- Karunanidhi, whom Lankan Tamils had for the last 3 years seen as a betrayer, is trying to redeem himself in their eyes
- At the TESO conference he organised last week, he said his calling off the 2009 fast was owing to his being misled
- The conference resolved to call on the Sri Lankan government to protect Tamil culture and assure Tamils there lives of dignity
- It also resolved to ask India to move UN for Sri Lankan Tamils’ right to political self-determination
Touched though it was by controversy, the TESO conference held last week turned out to be a
heartwarming event for DMK chief M. Karunanidhi. The 88-year-old veteran has had bad times since 2011: first his party was badly beaten in the assembly elections; then his daughter Kanimozhi, entangled in the 2G scam, was incarcerated. The Tamil Eelam Supporters’ Organisation conference, which he organised in the face of opposition from the J. Jayalalitha government, once again gave him an opportunity to proclaim himself a stout champion of Sri Lankan Tamils.
It’s a cause his rhetoric has always been loud on, but over the last three years, Sri Lankan Tamils have been wondering if there was any substance to it. In 2009, the Lankan army swept rebel strongholds in an assault that left LTTE chief V. Prabhakaran dead. The military action also killed some 40,000 Tamil civilians, and this was widely described as genocidal. Some videos that surfaced later showed Sri Lankan soldiers shooting dead young Tamil rebels who had been stripped and bound hand and foot. Karunanidhi had protested the army operation with a fast. His party had threatened to withdraw from the UPA government at the Centre if it did not adopt a resolution against Sri Lanka at the United Nations.

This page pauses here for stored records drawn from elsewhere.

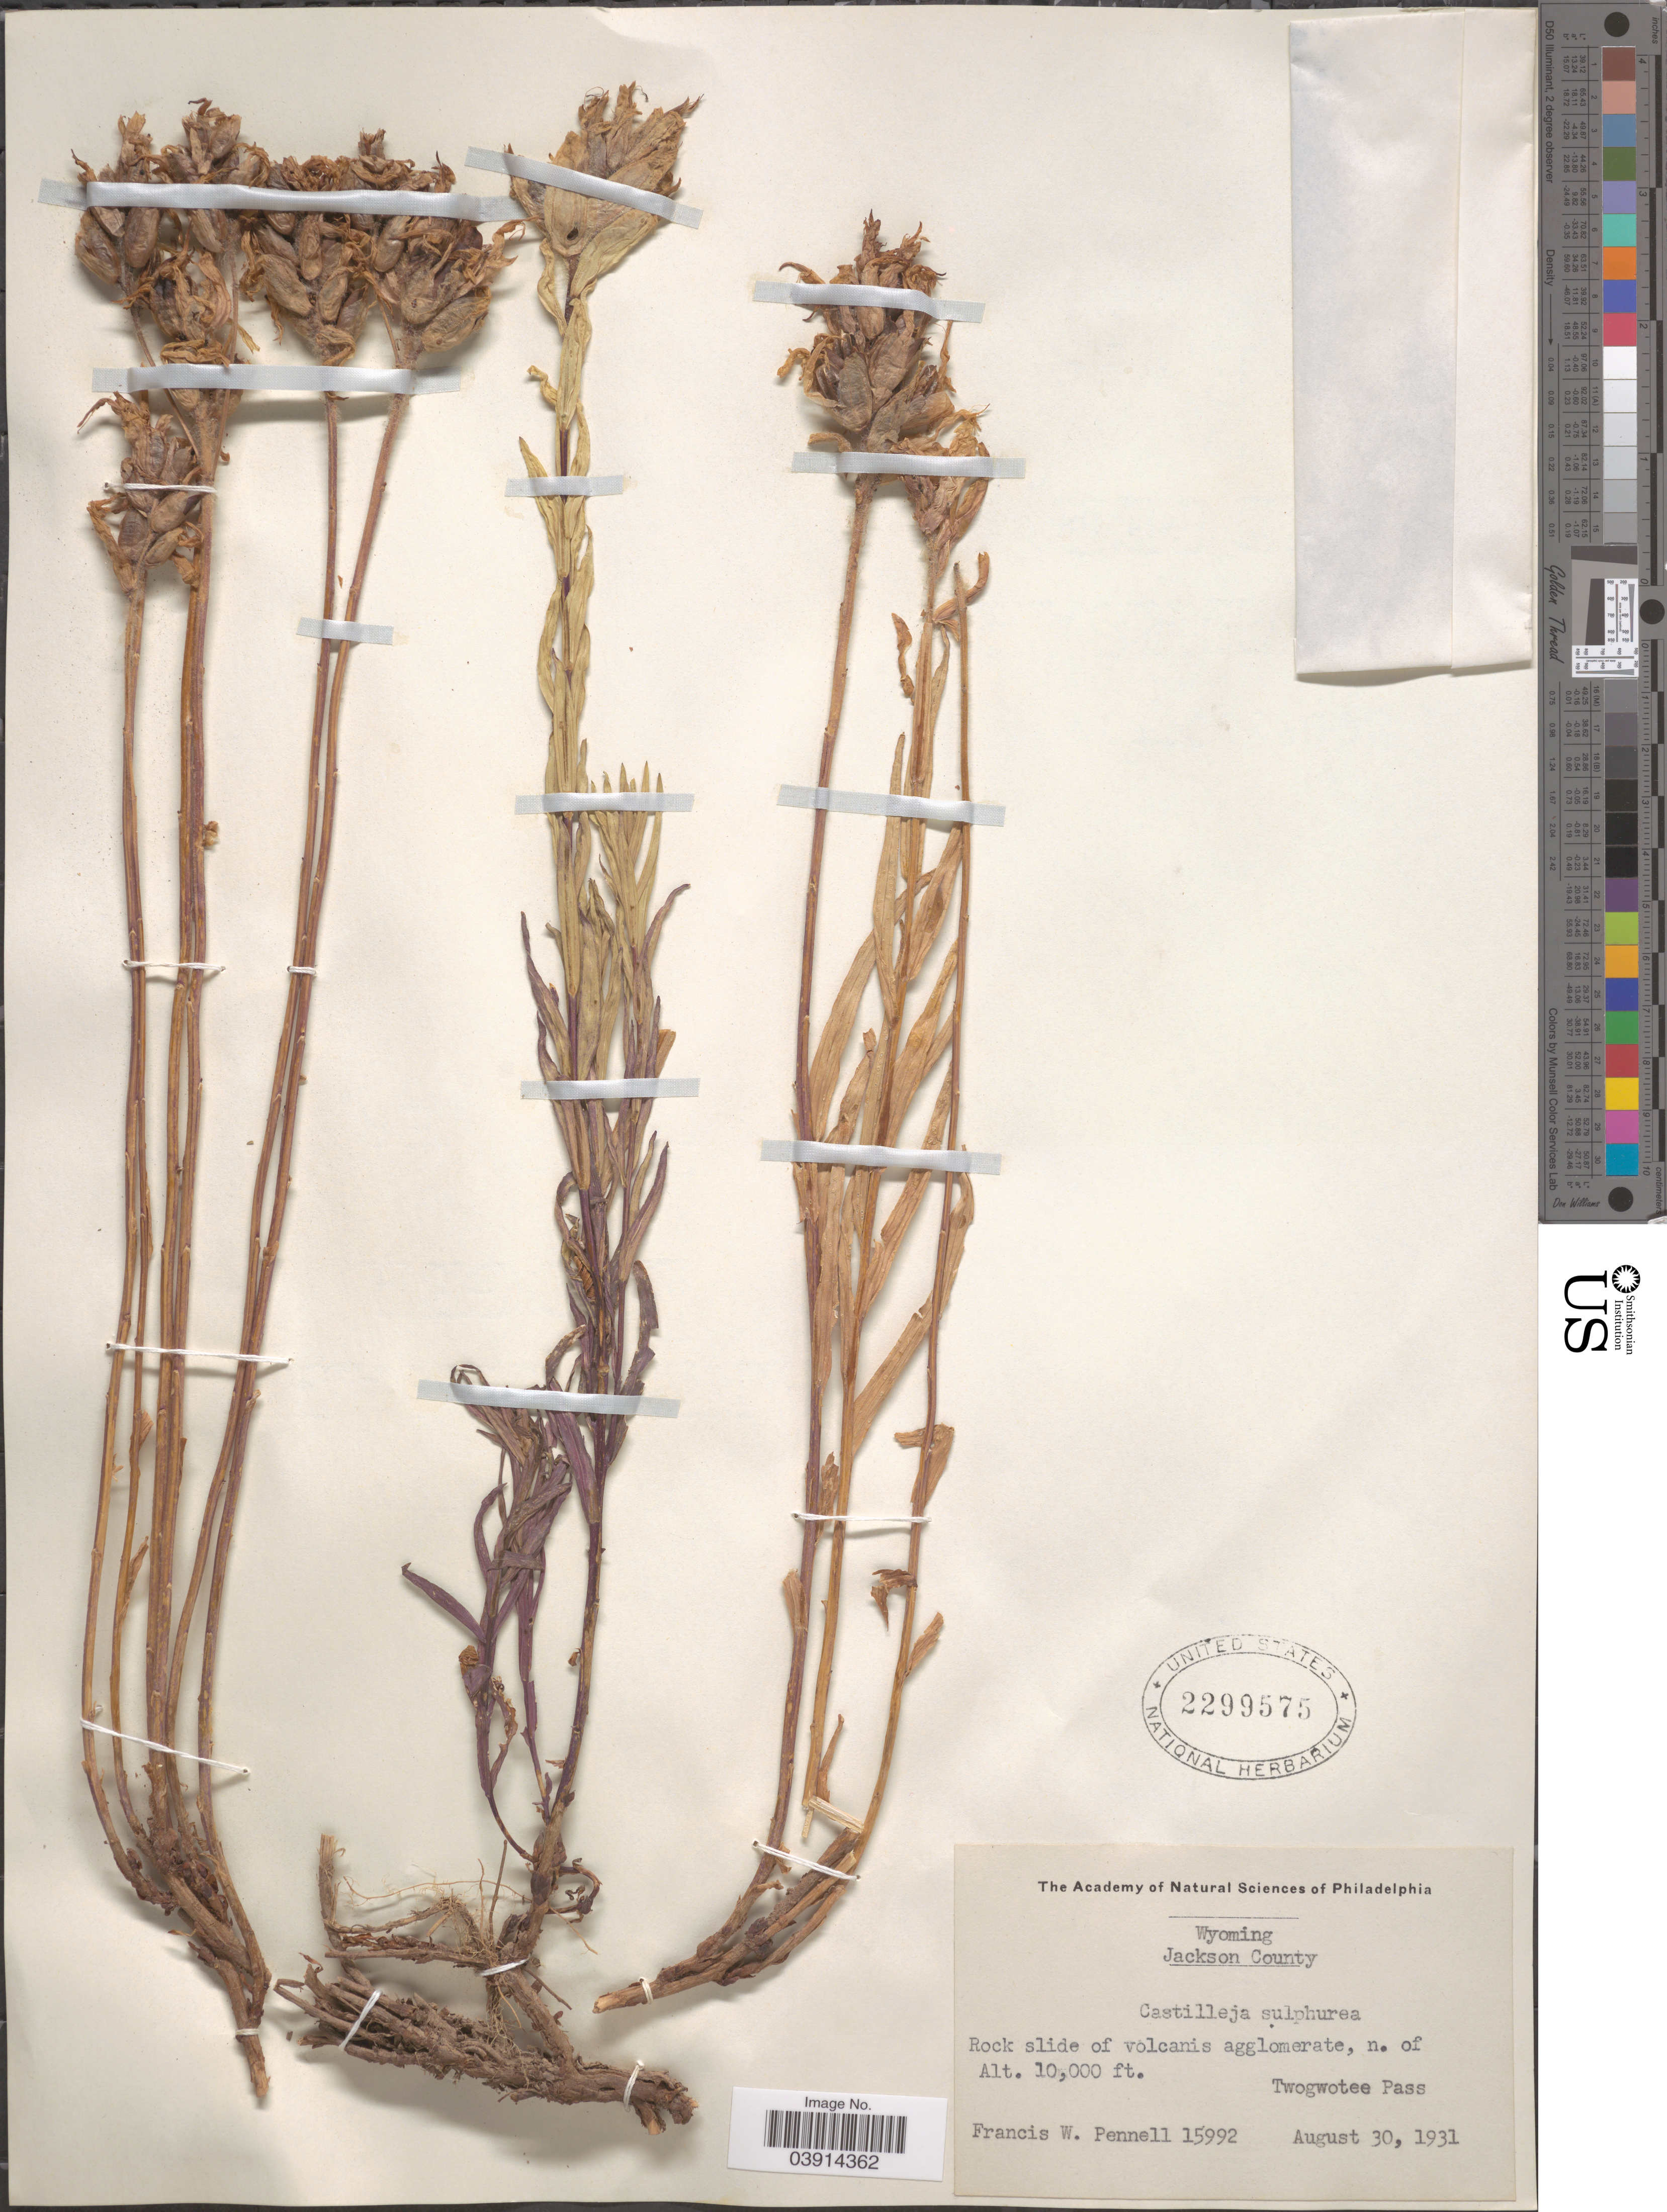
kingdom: Plantae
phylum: Tracheophyta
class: Magnoliopsida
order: Lamiales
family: Orobanchaceae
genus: Castilleja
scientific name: Castilleja sulphurea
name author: Rydb.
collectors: F. W. Pennell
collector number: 15992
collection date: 1931-08-30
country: United States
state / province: Wyoming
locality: Jackson County. N. of Twogwotee Pass.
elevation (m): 3048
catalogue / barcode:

Instead, he had ended his breakfast-to-lunch fast.
At the closed-door session of the conference, Karunanidhi claimed the Sri Lankan government had cheated the world saying hostilities had ended, and he’d been misled: “Based on the Lankan statement, the MEA issued a statement, a copy of which was sent to me at the fasting site.” It is not clear if this has passed muster, but the 14 resolutions adopted at the conference were probably aimed at boosting his credentials with Sri Lankan Tamils. Among them is one asking the Sri Lankan government to protect Tamil culture and language, ensure facilities for Tamil refugees and ensure the safety of Indian fishermen. Another demanded that India adopt a resolution at the UN that Tamils on the island be given full rights, including that to decide their own political future.
Fr Jegath Casper Raj, a rights activist, says it was Karunanidhi who started the debate on the Lankan Tamils issue and then let them down. “Even so, a fresh beginning has been made,” says Fr Raj. “Kalaignar has come with a vision, but has not given us a roadmap. But if he can begin to act on the resolutions adopted, he will have a chance to redeem himself in Tamils’ eyes.”
The conference, before it was finally held, ran into trouble both with the state government and the Centre. Chief minister J. Jayalalitha had tried to put a spanner in the works by denying permission to hold the conference at the ymca grounds. The high court, however, allowed the conference, ignoring the government counsel’s plea that it was feared that terrorists and LTTE cadres would be attending it. The Centre insisted that the word ‘Eelam’ be dropped, but then let it be. Karunanidhi had argued that the term was used in Tamil literature as early as 2,000 years ago; all the same, during the conference he was mindful of the Centre’s diktat that no resolution about the formation of an Eelam that would interefere with the sovereignty of a nation be adopted. He justified this before delegates saying, “My explanation is: our first priority is to nurse the wounds suffered by the Tamils. Following this, within my lifetime, I will struggle to realise my dream with all of you.” Equivocation, after all, has always been his weapons of choice.